Nachdem im Fallbeispiel die Mutter hinzu kommt und beide Seiten ihre Berührungsängste überwunden hatten und die Mutter den Grund für ihre Verspätung erklärte — ihre Mitarbeit in der Elternarbeit der Schule des Sohnes dürfte für Frau Müller als ein weiteres Vertrauensplus gegolten haben—, vertraut diese der Fachkraft ihre Erfahrungen mit der Schulproblematik ihres Sohns an. Dessen Überweisung in die Sonderschule haben sie als unvorhersehbares Ereignis erlebt, das unkontrollierbar über die ganze Familie hereinbrach. Schließlich führte die Erklärungsnot zu einer ausweglosen Situation mit entsprechenden Gefühlen der Hilflosigkeit.
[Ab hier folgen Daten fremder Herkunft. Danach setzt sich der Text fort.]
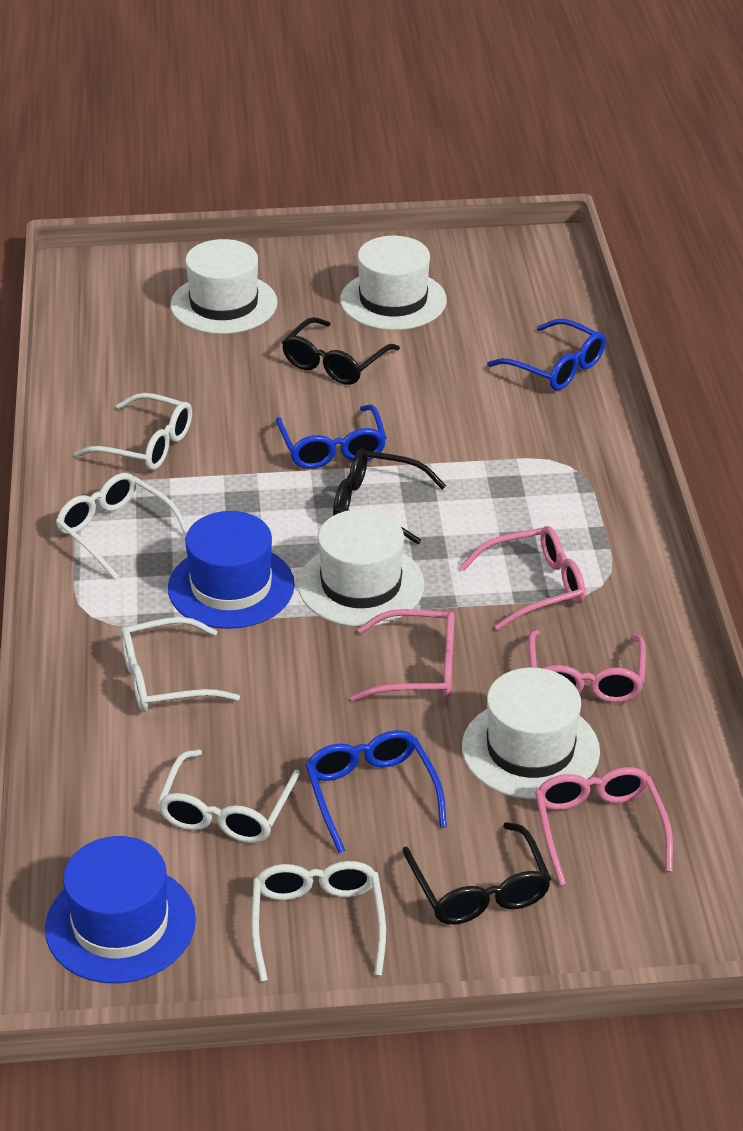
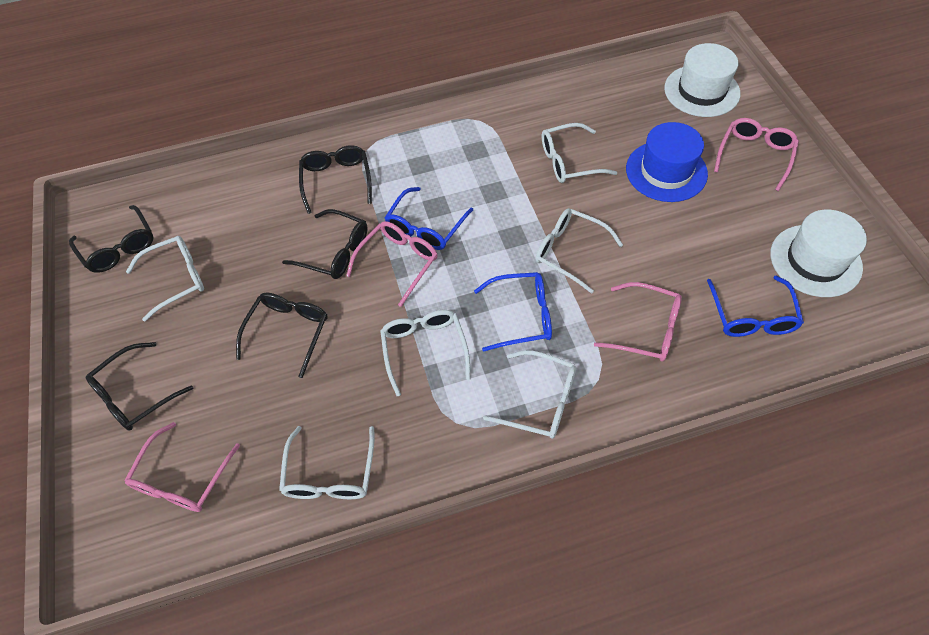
black glasses: [282,317,400,385] [333,449,446,544] [402,822,551,924] = 3 -> [69,205,154,273] [86,342,193,431] [236,293,328,378] [282,209,368,279] [299,145,372,214] = 5
blue hat: [45,836,196,983] [168,511,295,629] = 2 -> [626,122,708,202] = 1
white glasses: [56,473,188,579] [74,393,192,470] [120,617,240,712] [158,749,300,843] [251,861,386,982] = 5 -> [126,236,204,322] [279,426,375,499] [380,310,471,396] [483,350,576,439] [535,208,623,294] [542,123,617,183] = 6
white hat: [170,239,278,334] [298,509,425,627] [340,236,447,330] [462,668,600,799] = 4 -> [664,43,740,117] [770,210,867,297] = 2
Inwieweit die Eltern bereits im Kontext ihrer Migrationsgeschichte oder gar als Grund für das Verlassen ihrer Heimat Erfahrungen mit (quasi) staatlicher Willkür gemacht haben, wie es bei vielen Migranten der Fall ist, dazu kann keine Aussage gemacht werden.
Fazit
Um die selbstreflexiven Kompetenzen für die Elternkooperation zu erweitern, sind Settings der Selbsterfahrung, Supervision und Intervision notwendig (Brock 2012, 32ff.). Eine ressourcenorientierte Haltung gegenüber den Müttern und Vätern ist wesentliche Voraussetzung für den Aufbau einer Beziehung.